++++ PROVIDED DATA

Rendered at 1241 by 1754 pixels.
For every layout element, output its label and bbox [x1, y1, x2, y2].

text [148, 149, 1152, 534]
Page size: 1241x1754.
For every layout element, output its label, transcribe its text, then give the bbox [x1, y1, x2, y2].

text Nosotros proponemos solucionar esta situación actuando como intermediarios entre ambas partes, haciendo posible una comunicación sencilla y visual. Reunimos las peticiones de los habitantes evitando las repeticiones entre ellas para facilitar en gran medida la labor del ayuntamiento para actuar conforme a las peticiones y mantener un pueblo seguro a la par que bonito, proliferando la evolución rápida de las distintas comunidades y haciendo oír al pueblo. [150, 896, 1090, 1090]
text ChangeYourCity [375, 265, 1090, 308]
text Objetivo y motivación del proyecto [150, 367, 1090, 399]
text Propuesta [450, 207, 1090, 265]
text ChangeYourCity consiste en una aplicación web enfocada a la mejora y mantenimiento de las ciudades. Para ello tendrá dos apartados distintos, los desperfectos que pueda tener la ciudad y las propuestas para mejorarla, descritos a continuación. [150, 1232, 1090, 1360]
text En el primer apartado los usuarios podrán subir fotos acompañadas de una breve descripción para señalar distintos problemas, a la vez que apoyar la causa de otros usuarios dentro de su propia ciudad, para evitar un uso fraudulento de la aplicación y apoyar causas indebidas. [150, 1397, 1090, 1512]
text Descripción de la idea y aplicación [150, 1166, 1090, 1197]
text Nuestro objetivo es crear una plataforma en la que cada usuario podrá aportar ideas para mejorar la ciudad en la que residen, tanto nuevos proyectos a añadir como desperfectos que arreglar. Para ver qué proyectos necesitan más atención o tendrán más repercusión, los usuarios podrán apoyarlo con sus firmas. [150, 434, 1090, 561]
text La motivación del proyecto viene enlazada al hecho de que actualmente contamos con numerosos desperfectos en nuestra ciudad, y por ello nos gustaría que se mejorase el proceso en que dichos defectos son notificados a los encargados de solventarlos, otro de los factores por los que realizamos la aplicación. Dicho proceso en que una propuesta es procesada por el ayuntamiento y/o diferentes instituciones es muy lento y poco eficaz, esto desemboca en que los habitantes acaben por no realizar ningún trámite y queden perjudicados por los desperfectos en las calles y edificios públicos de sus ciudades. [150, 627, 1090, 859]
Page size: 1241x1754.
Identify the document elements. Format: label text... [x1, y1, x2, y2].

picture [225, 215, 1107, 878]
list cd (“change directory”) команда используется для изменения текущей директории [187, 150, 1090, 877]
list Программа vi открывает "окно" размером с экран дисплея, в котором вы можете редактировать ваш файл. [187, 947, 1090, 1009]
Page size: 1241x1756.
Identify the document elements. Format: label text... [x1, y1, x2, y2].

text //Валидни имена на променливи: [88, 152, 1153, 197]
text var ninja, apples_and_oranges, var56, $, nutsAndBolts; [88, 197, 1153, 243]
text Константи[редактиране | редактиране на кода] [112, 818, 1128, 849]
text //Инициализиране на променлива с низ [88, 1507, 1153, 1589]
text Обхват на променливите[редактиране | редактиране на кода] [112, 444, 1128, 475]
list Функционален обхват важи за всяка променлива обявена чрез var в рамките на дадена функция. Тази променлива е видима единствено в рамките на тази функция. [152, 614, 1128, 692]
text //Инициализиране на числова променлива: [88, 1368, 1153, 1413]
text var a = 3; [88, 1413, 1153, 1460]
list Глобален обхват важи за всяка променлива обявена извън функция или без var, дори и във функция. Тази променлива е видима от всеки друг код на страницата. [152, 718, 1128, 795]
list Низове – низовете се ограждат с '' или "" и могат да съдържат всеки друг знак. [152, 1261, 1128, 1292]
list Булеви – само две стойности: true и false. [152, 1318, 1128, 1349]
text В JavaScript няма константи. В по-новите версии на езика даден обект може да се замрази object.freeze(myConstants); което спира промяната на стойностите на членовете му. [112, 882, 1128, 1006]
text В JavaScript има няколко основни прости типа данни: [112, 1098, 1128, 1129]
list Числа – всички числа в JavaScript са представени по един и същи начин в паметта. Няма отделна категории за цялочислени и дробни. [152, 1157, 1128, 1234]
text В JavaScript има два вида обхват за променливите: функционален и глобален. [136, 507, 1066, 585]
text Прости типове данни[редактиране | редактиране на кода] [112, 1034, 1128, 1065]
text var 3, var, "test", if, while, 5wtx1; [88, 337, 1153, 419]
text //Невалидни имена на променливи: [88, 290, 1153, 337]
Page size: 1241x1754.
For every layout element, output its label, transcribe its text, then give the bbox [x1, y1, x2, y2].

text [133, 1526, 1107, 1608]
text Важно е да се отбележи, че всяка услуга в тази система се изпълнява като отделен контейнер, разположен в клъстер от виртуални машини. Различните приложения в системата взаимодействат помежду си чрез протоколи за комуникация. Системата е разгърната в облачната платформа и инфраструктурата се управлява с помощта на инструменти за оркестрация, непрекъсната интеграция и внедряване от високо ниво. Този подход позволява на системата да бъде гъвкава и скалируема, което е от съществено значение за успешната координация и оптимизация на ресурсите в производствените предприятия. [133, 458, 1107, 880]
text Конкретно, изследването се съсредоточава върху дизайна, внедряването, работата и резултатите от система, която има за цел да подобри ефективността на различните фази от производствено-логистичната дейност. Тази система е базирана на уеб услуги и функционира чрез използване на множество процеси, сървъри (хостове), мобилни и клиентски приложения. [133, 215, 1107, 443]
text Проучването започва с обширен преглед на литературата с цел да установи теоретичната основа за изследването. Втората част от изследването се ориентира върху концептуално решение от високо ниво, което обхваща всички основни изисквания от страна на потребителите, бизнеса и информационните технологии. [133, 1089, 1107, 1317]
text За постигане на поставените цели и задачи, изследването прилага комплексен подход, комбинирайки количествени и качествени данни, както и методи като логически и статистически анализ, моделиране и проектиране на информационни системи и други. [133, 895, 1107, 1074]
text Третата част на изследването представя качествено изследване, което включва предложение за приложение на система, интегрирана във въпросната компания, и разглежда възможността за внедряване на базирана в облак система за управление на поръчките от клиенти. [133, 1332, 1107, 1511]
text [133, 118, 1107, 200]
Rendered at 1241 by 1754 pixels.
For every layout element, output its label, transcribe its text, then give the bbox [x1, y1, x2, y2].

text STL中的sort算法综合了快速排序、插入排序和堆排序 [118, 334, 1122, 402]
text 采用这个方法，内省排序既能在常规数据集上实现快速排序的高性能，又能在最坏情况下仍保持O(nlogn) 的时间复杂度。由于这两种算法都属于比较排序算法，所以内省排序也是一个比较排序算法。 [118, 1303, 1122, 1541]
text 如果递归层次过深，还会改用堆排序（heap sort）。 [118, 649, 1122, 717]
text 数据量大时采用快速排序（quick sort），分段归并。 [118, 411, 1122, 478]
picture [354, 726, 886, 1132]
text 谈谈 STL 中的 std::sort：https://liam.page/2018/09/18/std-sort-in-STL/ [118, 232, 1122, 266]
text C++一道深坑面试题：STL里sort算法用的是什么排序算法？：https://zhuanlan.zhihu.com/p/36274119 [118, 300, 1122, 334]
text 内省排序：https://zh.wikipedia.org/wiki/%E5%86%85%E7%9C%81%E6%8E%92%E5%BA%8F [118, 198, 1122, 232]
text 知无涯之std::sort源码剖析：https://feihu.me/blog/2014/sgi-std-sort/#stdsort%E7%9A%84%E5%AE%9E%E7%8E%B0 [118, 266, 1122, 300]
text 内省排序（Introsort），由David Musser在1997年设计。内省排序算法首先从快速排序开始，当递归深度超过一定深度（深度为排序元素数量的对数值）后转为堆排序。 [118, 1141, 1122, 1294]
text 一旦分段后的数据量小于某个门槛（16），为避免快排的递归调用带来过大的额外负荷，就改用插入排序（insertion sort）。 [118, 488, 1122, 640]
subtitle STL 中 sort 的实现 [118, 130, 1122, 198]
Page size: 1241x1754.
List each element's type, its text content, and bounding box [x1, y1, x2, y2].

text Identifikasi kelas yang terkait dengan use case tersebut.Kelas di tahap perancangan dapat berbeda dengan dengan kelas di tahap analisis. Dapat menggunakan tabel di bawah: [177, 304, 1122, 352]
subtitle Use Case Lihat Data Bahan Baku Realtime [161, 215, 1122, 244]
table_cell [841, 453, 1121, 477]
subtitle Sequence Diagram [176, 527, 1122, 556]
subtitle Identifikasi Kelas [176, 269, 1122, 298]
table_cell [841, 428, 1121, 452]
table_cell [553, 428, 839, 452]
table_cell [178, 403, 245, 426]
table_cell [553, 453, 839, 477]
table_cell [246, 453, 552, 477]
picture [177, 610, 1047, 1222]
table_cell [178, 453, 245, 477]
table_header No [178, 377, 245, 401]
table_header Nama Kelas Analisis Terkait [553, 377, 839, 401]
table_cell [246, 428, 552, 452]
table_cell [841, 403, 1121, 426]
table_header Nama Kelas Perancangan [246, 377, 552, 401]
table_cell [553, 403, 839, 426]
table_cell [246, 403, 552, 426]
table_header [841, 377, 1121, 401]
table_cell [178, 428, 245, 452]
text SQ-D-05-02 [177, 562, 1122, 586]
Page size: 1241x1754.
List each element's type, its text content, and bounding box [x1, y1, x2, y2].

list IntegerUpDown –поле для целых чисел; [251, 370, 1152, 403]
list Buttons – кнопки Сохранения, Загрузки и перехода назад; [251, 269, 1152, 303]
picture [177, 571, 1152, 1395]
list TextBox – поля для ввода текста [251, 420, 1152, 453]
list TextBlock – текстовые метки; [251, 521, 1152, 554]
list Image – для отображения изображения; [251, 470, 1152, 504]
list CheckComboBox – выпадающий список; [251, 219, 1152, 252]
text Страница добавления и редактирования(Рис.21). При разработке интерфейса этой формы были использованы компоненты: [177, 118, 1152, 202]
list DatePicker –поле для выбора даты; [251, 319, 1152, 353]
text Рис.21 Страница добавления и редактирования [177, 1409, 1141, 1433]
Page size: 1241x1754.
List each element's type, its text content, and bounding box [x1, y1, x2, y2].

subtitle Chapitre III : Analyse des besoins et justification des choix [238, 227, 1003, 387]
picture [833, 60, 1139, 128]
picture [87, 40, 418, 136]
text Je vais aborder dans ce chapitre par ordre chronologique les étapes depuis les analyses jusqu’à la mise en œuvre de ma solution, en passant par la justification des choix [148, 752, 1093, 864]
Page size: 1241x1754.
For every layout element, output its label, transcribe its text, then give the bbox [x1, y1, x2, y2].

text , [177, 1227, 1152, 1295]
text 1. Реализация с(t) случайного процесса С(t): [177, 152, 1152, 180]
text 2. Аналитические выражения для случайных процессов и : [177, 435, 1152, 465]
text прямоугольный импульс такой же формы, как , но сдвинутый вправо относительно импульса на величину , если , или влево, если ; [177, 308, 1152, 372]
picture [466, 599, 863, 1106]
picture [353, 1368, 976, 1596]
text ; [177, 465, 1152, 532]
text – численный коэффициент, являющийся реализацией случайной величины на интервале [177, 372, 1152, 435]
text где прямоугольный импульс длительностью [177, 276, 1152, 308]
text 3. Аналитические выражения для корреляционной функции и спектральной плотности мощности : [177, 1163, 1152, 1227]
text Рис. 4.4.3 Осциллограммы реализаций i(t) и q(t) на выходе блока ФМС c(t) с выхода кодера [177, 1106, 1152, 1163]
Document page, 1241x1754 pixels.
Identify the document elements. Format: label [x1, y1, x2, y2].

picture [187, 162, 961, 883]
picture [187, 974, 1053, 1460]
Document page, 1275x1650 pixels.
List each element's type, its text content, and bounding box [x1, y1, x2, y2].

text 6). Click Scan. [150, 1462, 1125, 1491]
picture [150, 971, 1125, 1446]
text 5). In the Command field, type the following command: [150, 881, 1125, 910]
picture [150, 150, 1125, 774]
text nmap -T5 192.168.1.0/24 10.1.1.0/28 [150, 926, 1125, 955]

++++++++

Where a line in the records above contains the string "pixels", return that line.

Rendered at 1241 by 1754 pixels.
Rendered at 1241 by 1754 pixels.
Document page, 1241x1754 pixels.
Document page, 1275x1650 pixels.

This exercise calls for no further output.